Rahul Bhargava: Ensure Equal Recognition of Clinical Haematologists in Blood Cancer Clinical Trials
Rahul Bhargava, Director and Head of Hematology, Hematoncology and Stem Cell Transplant at Fortis Health Care, shared a post on LinkedIn:
“For almost four decades, haematologists – doctors specially trained in diseases of blood and blood cancers – have led the treatment of AML, acute leukemias, lymphomas, myeloma, aplastic anaemia, and related disorders across India and the world.

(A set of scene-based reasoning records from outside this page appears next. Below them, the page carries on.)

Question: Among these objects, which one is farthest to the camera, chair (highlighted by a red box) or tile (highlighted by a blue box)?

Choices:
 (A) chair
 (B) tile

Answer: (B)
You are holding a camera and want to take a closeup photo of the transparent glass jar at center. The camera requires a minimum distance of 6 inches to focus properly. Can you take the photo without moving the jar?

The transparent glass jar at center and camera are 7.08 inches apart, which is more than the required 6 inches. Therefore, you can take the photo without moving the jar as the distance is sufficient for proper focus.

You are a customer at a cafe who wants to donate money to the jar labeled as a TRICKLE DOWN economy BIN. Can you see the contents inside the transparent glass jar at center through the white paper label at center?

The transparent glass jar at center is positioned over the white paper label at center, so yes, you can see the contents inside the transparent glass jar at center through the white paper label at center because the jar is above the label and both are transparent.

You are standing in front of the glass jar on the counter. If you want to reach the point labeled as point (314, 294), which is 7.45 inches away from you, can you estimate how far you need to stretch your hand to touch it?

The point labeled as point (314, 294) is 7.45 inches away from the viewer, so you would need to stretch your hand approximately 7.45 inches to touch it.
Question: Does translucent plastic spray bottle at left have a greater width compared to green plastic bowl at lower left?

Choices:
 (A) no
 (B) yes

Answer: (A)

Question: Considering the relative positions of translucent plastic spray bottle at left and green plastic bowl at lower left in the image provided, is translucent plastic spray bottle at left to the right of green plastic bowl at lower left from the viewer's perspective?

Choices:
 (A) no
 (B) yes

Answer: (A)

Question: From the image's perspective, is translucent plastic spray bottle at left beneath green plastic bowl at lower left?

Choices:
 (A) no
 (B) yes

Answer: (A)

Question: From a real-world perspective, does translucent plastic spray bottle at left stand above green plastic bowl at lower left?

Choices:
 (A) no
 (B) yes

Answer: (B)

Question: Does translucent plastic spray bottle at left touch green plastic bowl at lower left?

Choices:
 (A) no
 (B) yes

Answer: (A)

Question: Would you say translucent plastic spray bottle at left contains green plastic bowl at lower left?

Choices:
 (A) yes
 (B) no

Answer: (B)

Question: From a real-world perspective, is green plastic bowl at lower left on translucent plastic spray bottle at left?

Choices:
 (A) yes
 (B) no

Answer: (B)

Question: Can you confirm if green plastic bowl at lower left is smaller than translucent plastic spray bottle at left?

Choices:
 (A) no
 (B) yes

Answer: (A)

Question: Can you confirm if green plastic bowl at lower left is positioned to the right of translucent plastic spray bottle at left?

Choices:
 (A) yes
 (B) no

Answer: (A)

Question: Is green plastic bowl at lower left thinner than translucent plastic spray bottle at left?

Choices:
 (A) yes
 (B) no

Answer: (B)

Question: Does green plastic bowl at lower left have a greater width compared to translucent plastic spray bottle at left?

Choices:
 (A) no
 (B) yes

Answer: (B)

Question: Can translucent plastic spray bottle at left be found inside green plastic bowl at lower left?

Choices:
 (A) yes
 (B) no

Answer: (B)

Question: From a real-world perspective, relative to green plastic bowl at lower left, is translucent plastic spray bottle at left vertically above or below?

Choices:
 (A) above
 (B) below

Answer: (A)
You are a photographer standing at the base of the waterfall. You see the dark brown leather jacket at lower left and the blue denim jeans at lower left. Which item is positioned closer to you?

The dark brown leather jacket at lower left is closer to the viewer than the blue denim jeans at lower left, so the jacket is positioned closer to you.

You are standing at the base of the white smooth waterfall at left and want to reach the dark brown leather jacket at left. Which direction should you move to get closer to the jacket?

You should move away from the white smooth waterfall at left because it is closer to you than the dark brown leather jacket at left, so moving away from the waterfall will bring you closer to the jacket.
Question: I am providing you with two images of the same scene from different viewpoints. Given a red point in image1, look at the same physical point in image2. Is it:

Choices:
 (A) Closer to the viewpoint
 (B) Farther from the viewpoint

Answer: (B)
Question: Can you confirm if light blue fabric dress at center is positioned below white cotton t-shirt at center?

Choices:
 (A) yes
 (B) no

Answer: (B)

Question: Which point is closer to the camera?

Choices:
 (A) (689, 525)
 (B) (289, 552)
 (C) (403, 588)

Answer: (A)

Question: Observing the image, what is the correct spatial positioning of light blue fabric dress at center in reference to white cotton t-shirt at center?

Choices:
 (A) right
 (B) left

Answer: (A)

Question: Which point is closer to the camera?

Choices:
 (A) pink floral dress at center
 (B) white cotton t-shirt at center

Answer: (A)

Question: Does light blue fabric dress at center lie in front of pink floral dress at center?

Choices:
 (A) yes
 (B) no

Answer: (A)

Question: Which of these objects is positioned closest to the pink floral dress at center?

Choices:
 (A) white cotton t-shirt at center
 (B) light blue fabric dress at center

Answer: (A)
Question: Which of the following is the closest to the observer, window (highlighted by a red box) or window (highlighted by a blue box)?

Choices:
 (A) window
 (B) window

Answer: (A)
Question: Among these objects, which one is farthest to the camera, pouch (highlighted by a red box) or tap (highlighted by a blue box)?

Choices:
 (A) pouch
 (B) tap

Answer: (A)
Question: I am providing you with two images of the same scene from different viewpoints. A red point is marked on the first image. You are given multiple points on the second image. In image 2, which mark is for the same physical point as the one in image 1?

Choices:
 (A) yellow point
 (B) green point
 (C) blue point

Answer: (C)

India itself created DM Clinical Haematology as a superspeciality precisely to focus on blood cancers, bone marrow failure syndromes, coagulation disorders, and stem cell transplantation. Today, thousands of patients survive because of this focused expertise.
It is therefore deeply concerning that, by administrative wording and committee interpretation, certain clinical trials in diseases like lymphoma and leukemia are being restricted only to ‘Medical Oncologists’ as Principal Investigators, despite these diseases historically and scientifically being managed extensively by haematologists.
This is not a battle between specialties.
This is about protecting scientific fairness, patient access, and India’s long-standing academic structure in hemato-oncology.
Haematologists:
- diagnose and treat acute leukemias daily,
- perform bone marrow transplants,
- manage CAR-T therapy,
- interpret advanced molecular hematopathology,
- and run dedicated blood cancer programs.
Excluding them from leading clinical trials in the very diseases they have treated for decades risks weakening academic growth, reducing trial accessibility, and undermining the
spirit in which hematology was built in India.
We respectfully urge the Narendra Modi, CDSCO FDA India MoHFW, Rajeev Raghuvanshi, Ministry of Health and Family Welfare (MOHFW) ,National Health Mission, Department of Public Health and Family Welfare, Govt of Madhya Pradesh, All India Institute of Medical Sciences, Jagat Prakash, Nadda DBT BIRAC and all concerned scientific committees to review this anomaly and ensure equal recognition of Clinical Haematology alongside Medical Oncology for blood cancer clinical trials.
Patient care must remain above specialty politics.
Science must remain inclusive, evidence-based, and fair.”